Maximize Your Employer-Sponsored Retirement Plan

If your job offers a 401(k) or another type of retirement plan with employer matching, you should take full advantage of it. For every dollar you contribute, your employer might contribute additional funds, which can help grow your retirement savings faster. In 2025, you can contribute up to $23,500 into your 401(k). If you’re over 50, you can contribute even more. This is an easy way to build your retirement savings without much effort.

Open an IRA

Once you’ve contributed the maximum to your 401(k), it’s time to think about opening an Individual Retirement Account (IRA). For 2025, the maximum contribution to an IRA is $7,000. An IRA can be a great way to save money for retirement while benefiting from tax advantages. There are two main types of IRAs: Roth and Traditional. Which one is right for you depends on your current tax situation and how you think your tax situation will change in the future.

Pay Off Your Mortgage

Eliminating major expenses, like your mortgage, can make a huge difference in your retirement plans. Once your mortgage is paid off, you’ll have more money to put toward your retirement savings. If you get a windfall, such as a tax refund or bonus, consider using it to pay down your mortgage faster. The sooner you eliminate this expense, the more money you’ll have for other savings.

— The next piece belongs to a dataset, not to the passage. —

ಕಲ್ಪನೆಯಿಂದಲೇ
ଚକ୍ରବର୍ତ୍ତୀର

Consider Lower-Cost Living

If possible, consider moving to an area with a lower cost of living. A few years ago, the author of this article moved from New York City to Charlotte, North Carolina, and saved a lot of money. Even if moving to a different city isn’t an option, consider relocating to more affordable neighbourhoods to free up more money for retirement.

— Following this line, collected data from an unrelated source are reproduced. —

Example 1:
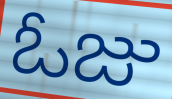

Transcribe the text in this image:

ఓజు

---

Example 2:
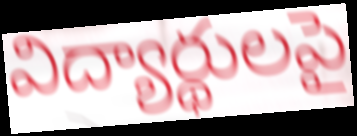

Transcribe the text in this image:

విద్యార్థులపై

Use Health Savings Accounts (HSAs)

Healthcare can be one of the largest expenses in retirement, so investing in your health now can save you money later. Consider contributing to a Health Savings Account (HSA) or a Flexible Spending Account (FSA) if your employer offers one. These accounts allow you to save money for medical expenses and reduce your taxable income.

Worrying about whether Social Security will be available when you retire is understandable, but it shouldn’t be your only focus. While it’s likely that Social Security will continue, it may not be enough to cover your living expenses in retirement. This is why it’s important to take control of your financial future and start saving now. Even if you can only contribute small amounts at first, the earlier you start, the better. Review your options, take advantage of employer-sponsored retirement plans, open an IRA, and work toward paying off major expenses like your mortgage. If you make these steps a priority, you’ll be better prepared for a comfortable retirement, regardless of what happens with Social Security.